▶ TO DO: Please go line by line and repeat the data below exactly, with no images.

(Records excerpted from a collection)

- Opening Delimiter -

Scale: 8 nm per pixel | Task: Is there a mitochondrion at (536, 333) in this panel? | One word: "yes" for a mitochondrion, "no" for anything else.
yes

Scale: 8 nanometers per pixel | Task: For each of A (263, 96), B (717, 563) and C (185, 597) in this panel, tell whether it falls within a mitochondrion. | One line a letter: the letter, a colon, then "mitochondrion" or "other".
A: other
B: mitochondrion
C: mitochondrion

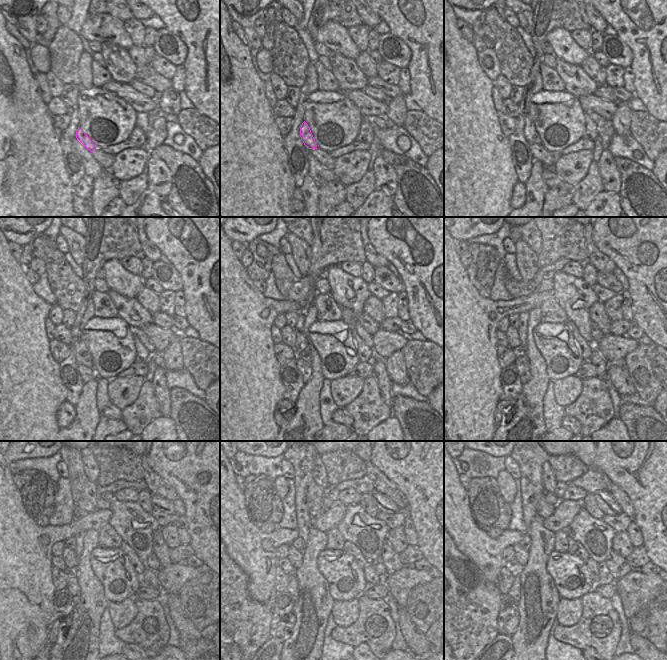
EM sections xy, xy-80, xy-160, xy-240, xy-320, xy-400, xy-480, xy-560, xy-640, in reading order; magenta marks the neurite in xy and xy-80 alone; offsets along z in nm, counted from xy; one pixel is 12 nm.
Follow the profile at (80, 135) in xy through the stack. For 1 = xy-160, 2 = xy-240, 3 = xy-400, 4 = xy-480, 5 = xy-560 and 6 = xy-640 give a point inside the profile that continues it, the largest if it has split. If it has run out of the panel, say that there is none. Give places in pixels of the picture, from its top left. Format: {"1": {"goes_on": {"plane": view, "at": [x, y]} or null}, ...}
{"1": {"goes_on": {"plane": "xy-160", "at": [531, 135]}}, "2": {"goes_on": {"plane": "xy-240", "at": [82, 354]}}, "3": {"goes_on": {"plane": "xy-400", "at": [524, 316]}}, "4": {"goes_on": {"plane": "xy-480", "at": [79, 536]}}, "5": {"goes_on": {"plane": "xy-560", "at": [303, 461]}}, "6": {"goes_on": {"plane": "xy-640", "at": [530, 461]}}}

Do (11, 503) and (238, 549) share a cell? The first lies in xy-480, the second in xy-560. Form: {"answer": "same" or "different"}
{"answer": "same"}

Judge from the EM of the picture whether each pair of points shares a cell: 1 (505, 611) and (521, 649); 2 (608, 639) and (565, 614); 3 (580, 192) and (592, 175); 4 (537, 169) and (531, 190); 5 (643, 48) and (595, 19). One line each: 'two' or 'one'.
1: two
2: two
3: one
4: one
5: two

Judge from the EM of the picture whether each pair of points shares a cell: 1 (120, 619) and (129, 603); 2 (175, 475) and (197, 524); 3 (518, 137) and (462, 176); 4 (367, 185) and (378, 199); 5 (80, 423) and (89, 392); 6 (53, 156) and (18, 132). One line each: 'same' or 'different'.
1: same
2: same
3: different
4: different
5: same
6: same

- Closing Delimiter -

▶ PROBLEM SOLUTION:
Scale: 8 nm per pixel | Task: Is there a mitochondrion at (536, 333) in this panel? | One word: "yes" for a mitochondrion, "no" for anything else.
yes

Scale: 8 nanometers per pixel | Task: For each of A (263, 96), B (717, 563) and C (185, 597) in this panel, tell whether it falls within a mitochondrion. | One line a letter: the letter, a colon, then "mitochondrion" or "other".
A: other
B: mitochondrion
C: mitochondrion

EM sections xy, xy-80, xy-160, xy-240, xy-320, xy-400, xy-480, xy-560, xy-640, in reading order; magenta marks the neurite in xy and xy-80 alone; offsets along z in nm, counted from xy; one pixel is 12 nm.
Follow the profile at (80, 135) in xy through the stack. For 1 = xy-160, 2 = xy-240, 3 = xy-400, 4 = xy-480, 5 = xy-560 and 6 = xy-640 give a point inside the profile that continues it, the largest if it has split. If it has run out of the panel, say that there is none. Give places in pixels of the picture, from its top left. Format: {"1": {"goes_on": {"plane": view, "at": [x, y]} or null}, ...}
{"1": {"goes_on": {"plane": "xy-160", "at": [531, 135]}}, "2": {"goes_on": {"plane": "xy-240", "at": [82, 354]}}, "3": {"goes_on": {"plane": "xy-400", "at": [524, 316]}}, "4": {"goes_on": {"plane": "xy-480", "at": [79, 536]}}, "5": {"goes_on": {"plane": "xy-560", "at": [303, 461]}}, "6": {"goes_on": {"plane": "xy-640", "at": [530, 461]}}}

Do (11, 503) and (238, 549) share a cell? The first lies in xy-480, the second in xy-560. Form: {"answer": "same" or "different"}
{"answer": "same"}

Judge from the EM of the picture whether each pair of points shares a cell: 1 (505, 611) and (521, 649); 2 (608, 639) and (565, 614); 3 (580, 192) and (592, 175); 4 (537, 169) and (531, 190); 5 (643, 48) and (595, 19). One line each: 'two' or 'one'.
1: two
2: two
3: one
4: one
5: two

Judge from the EM of the picture whether each pair of points shares a cell: 1 (120, 619) and (129, 603); 2 (175, 475) and (197, 524); 3 (518, 137) and (462, 176); 4 (367, 185) and (378, 199); 5 (80, 423) and (89, 392); 6 (53, 156) and (18, 132). One line each: 'same' or 'different'.
1: same
2: same
3: different
4: different
5: same
6: same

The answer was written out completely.